DOCUMENT PASSAGE START
The piston valve assembly may further include a retainer interposed between the piston valve body and the first disc valve.
The retainer may be in contact with a predetermined region of the piston valve body in which the compression flow path is formed, and may have a compression connection flow path of the piston valve body connected to the compression flow path.
The first disc valve may be connected to the retainer, thereby controlling the compression connection flow path of the retainer connected to the compression flow path of the piston valve body to be opened and closed.
The retainer is spaced apart from other regions of the piston valve body where the extension flow path is formed, and the working fluid in the rebound chamber flows into the extension flow path of the piston valve body through a space where the retainer is spaced apart from the piston valve body during the extension stroke.
The second disc valve may be connected to the piston valve body to control opening and closing of the extension flow path of the piston valve body.
The first disc valve may have a relatively lower rigidity than the second disc valve, thereby making the damping force generated during the compression stroke smaller than the damping force generated during the extension stroke.
The piston valve assembly may include: a first gasket provided in a direction opposite to a direction of the piston valve body with respect to the first disc valve surface; a piston nut fastened to an end portion of the piston rod penetrating through the first disc valve, the piston valve body, and the second disc valve in order; and a second gasket disposed between the piston nut and the second disc valve.
In addition, according to an embodiment of the present invention, a shock absorber may include: a cylinder filled with a working fluid; a piston rod reciprocating inside the cylinder; and a piston valve assembly installed on the piston rod, dividing the cylinder into a compression chamber and a rebound chamber, and controlling movement of working fluid between the compression chamber and the rebound chamber. And, the piston valve assembly includes: a piston valve body having a compression flow path and an extension flow path formed to penetrate in a direction connecting the compression chamber and the rebound chamber; a first disc valve for controlling opening and closing of the compression flow path of the piston valve body in a direction in which the piston valve body faces the rebound chamber; and a second disc valve for controlling opening and closing of the extension flow path of the piston valve body in a direction in which the piston valve body faces the compression chamber, wherein the second disc valve has a relatively smaller diameter than the first disc valve.
DOCUMENT PASSAGE END
SUPPLIED MATERIAL START
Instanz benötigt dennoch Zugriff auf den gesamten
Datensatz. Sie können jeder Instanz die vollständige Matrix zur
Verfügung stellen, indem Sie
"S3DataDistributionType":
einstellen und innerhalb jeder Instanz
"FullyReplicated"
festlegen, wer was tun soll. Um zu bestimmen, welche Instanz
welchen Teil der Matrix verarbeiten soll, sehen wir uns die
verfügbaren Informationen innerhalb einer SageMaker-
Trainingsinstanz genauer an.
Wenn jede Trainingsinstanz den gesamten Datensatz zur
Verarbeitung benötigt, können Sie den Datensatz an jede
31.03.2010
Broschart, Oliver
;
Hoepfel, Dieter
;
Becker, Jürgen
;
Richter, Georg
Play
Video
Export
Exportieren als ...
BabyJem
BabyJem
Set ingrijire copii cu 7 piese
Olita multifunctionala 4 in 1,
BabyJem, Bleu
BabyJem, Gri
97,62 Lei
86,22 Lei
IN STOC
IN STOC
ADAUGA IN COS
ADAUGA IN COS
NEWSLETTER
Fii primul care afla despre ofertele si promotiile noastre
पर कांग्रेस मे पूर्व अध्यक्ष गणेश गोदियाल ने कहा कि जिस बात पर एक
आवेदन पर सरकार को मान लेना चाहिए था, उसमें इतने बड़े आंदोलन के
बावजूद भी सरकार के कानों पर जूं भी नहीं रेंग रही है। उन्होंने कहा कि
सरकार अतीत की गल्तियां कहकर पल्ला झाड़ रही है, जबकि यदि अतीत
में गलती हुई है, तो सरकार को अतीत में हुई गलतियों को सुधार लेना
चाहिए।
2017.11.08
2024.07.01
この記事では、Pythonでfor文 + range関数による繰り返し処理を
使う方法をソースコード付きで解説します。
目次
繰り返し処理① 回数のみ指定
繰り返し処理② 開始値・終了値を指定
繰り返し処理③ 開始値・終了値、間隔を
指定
SUPPLIED MATERIAL END
* [ACTIONS TO TAKE]:
A. Answer from the piston valve text:
(i) What part may sit between the piston valve body and the first disc valve?
(ii) Which disc valve has the lower rigidity?
(iii) Which disc valve has the smaller diameter?
B. Turn the paragraph of the piston valve text that begins "The piston valve assembly may include: a first gasket" into a short list that keeps its main facts.
C. List every component that the piston valve text says the piston valve assembly includes or may include.
The records come from a different source than the text.

* [ANSWER LIST]:
A.
(i) A retainer.
(ii) The first disc valve.
(iii) The second disc valve.

B.
- First gasket: on the side of the first disc valve opposite the piston valve body.
- Piston nut: fastened to the end of the piston rod, which passes through the first disc valve, the piston valve body, and the second disc valve in that order.
- Second gasket: between the piston nut and the second disc valve.

C.
- Piston valve body
- Retainer
- First disc valve
- Second disc valve
- First gasket
- Piston nut
- Second gasket